### Problem to work on
Copy out the Scones installation instructions below word for word, keeping every line as it appears.

### Extract
Scones and structScones Installation Instructions

From TechWiki

Jump to: navigation, search

The Scones web service system (subject concepts or named entities) is used to perform subject concepts and named entities tagging on a target document. The GATE system is used to perform the tagging. A GATE XML annotation file is returned to the user.

structScones is a user interface that lets people send text documents to the Scones web service endpoint to tag them, review them, and index them within the structWSF instance.

Scones uses tomcat6, PHP/Java Bridge and GATE.

Contents

Installing & Configuring the Scones Web Service Endpoint

  1. Download and install the Scones web service endpoint into your structWSF instance.
  2. Install tomcat6
  3. Install Scones.war (Note: the Scones.war installation file is only available on demand due to its size)
    1. Scones.war is a packaged version of GATE + the PHP/Java bridge softwares, configured for Scones's purposes. It includes the PHP/Java bridge version 5.5.4.1 and Gate version 5.2.1 build 3581
    2. To install Scones.war, make sure tomcat6 is running, locate tomcat's webapps folder and copy Scones.war into that folder (/var/lib/tomcat6/webapps/ on a default Ubuntu installation), and wait until tomcat install & deploy the war file.

### Supplied records
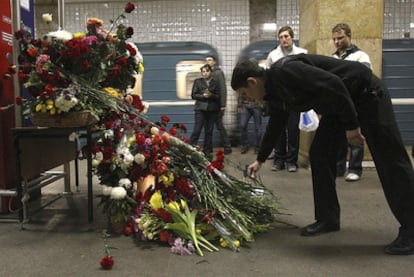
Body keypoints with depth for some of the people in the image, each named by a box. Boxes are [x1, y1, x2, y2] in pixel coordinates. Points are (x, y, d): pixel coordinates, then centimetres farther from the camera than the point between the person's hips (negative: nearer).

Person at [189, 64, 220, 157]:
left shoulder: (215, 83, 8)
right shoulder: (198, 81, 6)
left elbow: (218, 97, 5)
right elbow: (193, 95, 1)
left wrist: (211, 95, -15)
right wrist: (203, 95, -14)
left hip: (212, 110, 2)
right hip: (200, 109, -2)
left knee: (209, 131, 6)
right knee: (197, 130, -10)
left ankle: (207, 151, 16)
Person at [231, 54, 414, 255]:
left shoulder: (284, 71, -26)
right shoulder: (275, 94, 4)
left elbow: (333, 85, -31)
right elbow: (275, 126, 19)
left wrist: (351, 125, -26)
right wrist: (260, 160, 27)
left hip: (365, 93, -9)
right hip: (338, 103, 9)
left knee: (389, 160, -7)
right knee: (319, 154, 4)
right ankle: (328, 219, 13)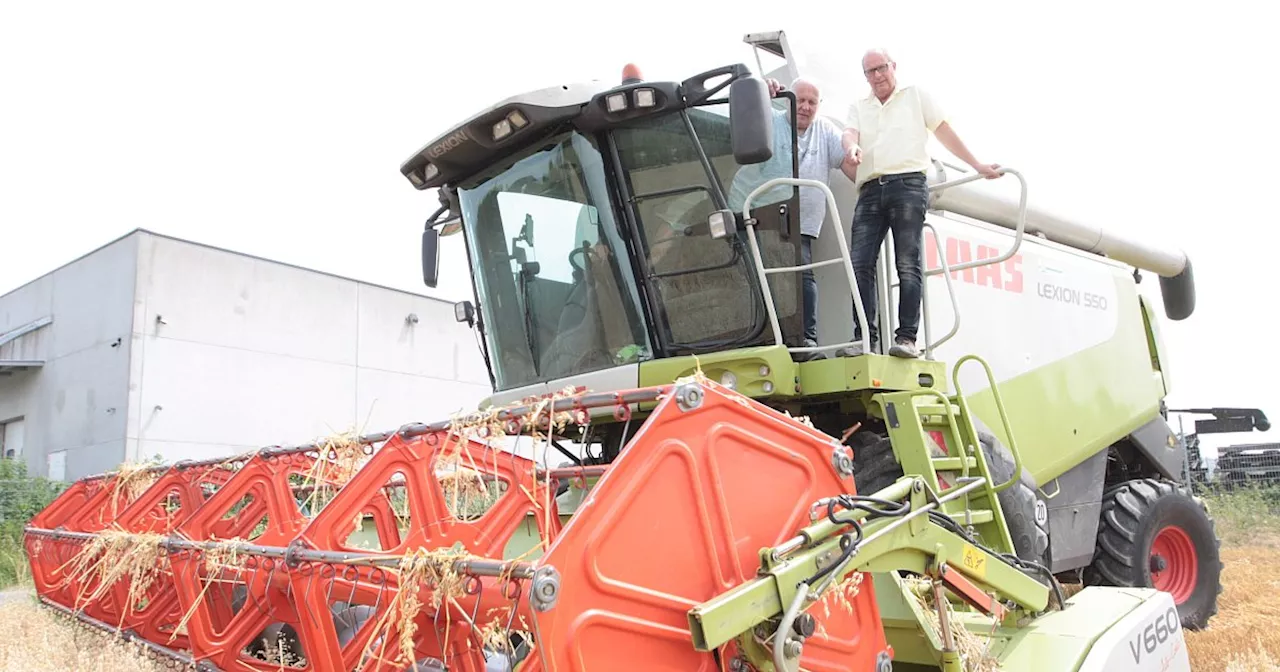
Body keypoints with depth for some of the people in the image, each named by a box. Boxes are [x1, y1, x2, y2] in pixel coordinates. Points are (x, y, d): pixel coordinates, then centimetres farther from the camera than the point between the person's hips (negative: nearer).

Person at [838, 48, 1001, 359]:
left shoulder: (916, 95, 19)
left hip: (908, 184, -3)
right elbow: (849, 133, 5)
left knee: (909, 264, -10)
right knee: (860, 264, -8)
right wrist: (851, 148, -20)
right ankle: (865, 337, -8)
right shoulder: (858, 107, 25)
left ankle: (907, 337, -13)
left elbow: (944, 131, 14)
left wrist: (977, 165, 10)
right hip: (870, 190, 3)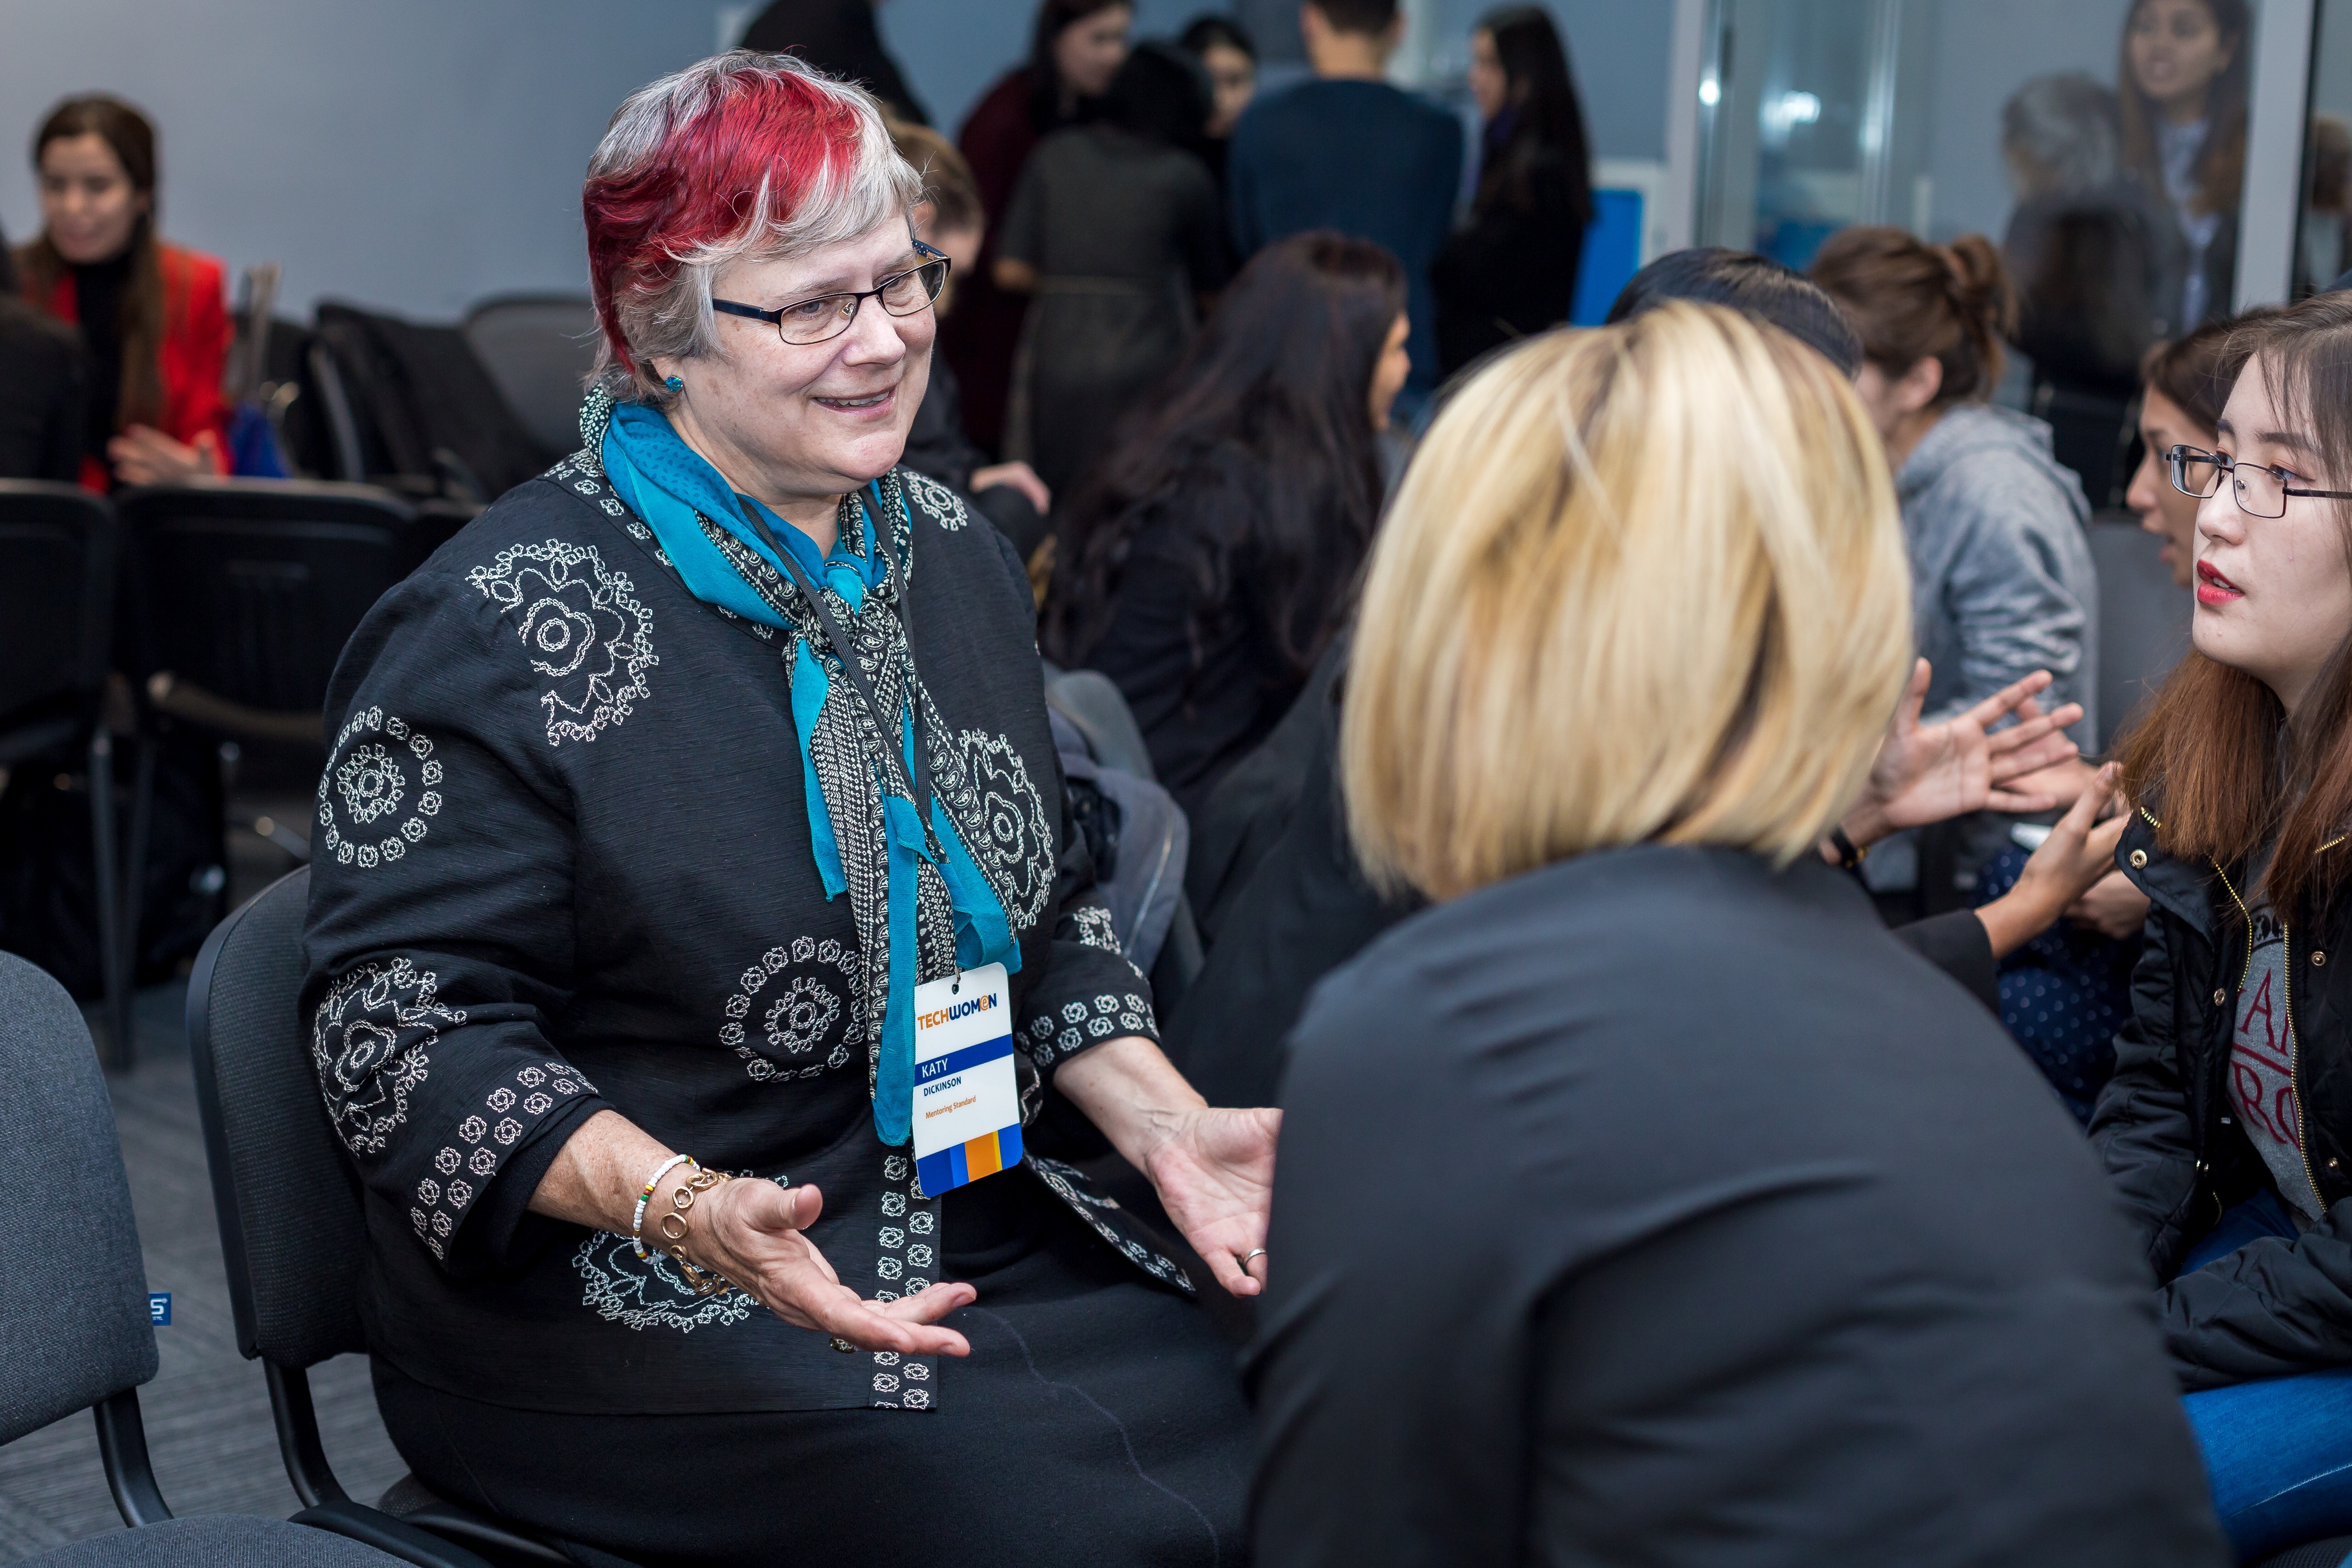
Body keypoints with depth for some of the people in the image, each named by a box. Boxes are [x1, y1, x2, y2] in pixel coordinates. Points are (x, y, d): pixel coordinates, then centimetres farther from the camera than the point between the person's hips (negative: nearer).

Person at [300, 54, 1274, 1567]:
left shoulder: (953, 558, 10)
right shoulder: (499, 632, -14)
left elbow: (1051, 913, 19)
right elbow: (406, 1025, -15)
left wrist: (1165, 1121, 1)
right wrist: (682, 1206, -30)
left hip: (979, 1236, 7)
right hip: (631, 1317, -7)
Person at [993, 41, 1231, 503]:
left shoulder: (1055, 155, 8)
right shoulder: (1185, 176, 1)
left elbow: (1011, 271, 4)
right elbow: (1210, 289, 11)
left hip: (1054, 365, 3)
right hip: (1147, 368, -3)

### Solution for this exercise
Scones and structScones Installation Instructions

From TechWiki

Jump to: navigation, search

The Scones web service system (subject concepts or named entities) is used to perform subject concepts and named entities tagging on a target document. The GATE system is used to perform the tagging. A GATE XML annotation file is returned to the user.

structScones is a user interface that lets people send text documents to the Scones web service endpoint to tag them, review them, and index them within the structWSF instance.

Scones uses tomcat6, PHP/Java Bridge and GATE.

Contents

Installing & Configuring the Scones Web Service Endpoint

  1. Download and install the Scones web service endpoint into your structWSF instance.
  2. Install tomcat6
  3. Install Scones.war (Note: the Scones.war installation file is only available on demand due to its size)
    1. Scones.war is a packaged version of GATE + the PHP/Java bridge softwares, configured for Scones's purposes. It includes the PHP/Java bridge version 5.5.4.1 and Gate version 5.2.1 build 3581
    2. To install Scones.war, make sure tomcat6 is running, locate tomcat's webapps folder and copy Scones.war into that folder (/var/lib/tomcat6/webapps/ on a default Ubuntu installation), and wait until tomcat install & deploy the war file.